The Asian water monitor, Varanus salvator, has been exploited for its skin and meat in Indonesia. We found evidence of trade on this species in the greater Cirebon area in the province of Jawa Barat and linked the trade to raw skin supplies for local craft markets. Skins of water monitor distributed on Java were unique in their pattern, where a series of yellowish and dark grey scales that form a round shape called ocelli are arranged into two compact transverse bands on the back near the front limbs. This unique pattern found in our sample may be useful to identify the origin of skins collected for trade and the subsequent craft products. However, this pattern was absent in the craft products available for display in one of the warehouses visited for this study.

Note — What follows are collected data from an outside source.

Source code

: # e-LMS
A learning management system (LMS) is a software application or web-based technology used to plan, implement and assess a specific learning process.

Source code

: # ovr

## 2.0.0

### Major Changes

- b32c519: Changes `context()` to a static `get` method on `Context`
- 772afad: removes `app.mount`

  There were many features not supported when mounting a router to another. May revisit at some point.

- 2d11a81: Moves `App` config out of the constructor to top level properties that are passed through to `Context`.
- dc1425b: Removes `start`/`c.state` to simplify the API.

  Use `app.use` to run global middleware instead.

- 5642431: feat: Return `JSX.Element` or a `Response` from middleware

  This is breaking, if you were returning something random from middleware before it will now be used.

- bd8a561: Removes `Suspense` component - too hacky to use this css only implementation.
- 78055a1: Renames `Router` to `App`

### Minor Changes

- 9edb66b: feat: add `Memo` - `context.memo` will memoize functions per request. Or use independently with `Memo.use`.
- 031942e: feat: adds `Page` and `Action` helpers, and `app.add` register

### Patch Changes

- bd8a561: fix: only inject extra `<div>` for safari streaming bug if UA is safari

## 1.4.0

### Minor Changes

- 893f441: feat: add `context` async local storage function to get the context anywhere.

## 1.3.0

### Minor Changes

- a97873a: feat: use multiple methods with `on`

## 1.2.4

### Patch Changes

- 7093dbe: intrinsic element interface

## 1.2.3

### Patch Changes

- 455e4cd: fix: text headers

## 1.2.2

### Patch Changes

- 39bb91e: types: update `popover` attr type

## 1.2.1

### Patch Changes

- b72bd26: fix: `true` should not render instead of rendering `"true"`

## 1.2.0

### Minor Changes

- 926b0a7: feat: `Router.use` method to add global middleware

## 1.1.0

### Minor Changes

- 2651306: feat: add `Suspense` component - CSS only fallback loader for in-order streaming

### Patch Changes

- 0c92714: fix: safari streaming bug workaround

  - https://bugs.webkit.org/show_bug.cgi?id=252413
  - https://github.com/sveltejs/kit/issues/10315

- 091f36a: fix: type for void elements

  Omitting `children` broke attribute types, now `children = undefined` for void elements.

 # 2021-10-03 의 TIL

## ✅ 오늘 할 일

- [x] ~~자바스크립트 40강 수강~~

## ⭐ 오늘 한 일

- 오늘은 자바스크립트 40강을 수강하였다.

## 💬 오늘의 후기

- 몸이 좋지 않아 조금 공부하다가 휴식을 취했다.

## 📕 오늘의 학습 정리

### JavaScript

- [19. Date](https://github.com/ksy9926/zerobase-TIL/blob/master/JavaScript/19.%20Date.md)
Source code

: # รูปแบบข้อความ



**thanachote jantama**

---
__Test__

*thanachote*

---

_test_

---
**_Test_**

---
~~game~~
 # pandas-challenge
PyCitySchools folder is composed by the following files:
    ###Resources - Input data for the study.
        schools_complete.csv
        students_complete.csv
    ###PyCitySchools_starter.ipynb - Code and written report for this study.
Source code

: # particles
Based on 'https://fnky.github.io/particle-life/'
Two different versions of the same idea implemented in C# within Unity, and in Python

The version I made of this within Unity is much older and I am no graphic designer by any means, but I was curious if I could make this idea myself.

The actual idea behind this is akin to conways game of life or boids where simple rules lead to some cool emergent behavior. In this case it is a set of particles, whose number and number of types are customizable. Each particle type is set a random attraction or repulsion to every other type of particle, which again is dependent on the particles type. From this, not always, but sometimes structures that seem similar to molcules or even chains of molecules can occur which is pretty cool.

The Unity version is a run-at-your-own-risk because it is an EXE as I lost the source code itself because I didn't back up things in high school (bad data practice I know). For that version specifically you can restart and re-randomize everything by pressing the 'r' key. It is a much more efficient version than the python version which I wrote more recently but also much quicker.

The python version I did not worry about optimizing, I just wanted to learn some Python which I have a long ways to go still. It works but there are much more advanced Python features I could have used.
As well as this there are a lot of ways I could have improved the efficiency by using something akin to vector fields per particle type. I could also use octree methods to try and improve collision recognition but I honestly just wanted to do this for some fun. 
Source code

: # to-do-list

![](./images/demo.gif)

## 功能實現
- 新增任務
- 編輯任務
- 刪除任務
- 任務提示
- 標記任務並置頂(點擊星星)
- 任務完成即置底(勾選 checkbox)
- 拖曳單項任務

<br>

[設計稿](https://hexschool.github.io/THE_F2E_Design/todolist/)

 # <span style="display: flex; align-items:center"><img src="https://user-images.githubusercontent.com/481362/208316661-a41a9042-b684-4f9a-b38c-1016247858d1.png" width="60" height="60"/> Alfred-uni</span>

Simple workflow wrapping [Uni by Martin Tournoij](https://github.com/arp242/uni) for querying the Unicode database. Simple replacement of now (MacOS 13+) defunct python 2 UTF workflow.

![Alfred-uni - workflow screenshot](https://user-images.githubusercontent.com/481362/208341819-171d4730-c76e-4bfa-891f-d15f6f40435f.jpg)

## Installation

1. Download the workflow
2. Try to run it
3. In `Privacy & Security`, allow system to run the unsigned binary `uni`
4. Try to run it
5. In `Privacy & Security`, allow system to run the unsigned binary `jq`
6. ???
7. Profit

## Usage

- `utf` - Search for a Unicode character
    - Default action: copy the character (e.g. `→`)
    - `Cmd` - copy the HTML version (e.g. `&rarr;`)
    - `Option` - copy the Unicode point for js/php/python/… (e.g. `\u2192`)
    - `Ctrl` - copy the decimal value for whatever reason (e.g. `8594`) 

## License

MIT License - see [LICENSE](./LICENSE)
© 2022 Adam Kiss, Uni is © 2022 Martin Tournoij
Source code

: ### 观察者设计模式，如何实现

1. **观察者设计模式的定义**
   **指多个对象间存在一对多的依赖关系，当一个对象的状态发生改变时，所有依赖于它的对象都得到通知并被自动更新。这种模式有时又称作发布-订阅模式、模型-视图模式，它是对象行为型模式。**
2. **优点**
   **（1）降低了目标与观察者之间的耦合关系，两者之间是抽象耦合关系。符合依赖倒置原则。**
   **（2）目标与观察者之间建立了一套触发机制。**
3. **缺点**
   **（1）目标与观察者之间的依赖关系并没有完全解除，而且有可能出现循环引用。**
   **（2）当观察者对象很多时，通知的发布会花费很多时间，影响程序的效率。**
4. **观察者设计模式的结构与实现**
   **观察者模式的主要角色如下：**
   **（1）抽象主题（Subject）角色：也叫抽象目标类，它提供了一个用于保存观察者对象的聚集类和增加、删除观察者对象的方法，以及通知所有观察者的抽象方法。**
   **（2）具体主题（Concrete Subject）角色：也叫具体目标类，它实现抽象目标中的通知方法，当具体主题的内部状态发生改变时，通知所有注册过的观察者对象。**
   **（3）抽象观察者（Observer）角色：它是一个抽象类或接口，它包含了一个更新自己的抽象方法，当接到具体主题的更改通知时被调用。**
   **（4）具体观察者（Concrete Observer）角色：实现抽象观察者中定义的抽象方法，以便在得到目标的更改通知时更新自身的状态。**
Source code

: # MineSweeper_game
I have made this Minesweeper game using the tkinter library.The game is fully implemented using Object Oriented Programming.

On the other hand, we observed stockpiles of water monitor raw skins at the warehouses and found a slight difference in the dorsal color pattern. These raw skins in stock were lacking in “double banded” pattern on the dorsal side and were likely to be originated from other areas in Indonesia, possibly Sumatra or Kalimantan. Live animals for sale at the warehouses maybe used for other purposes than to supply materials for local craft industry, for example meat consumption or feed for catfish.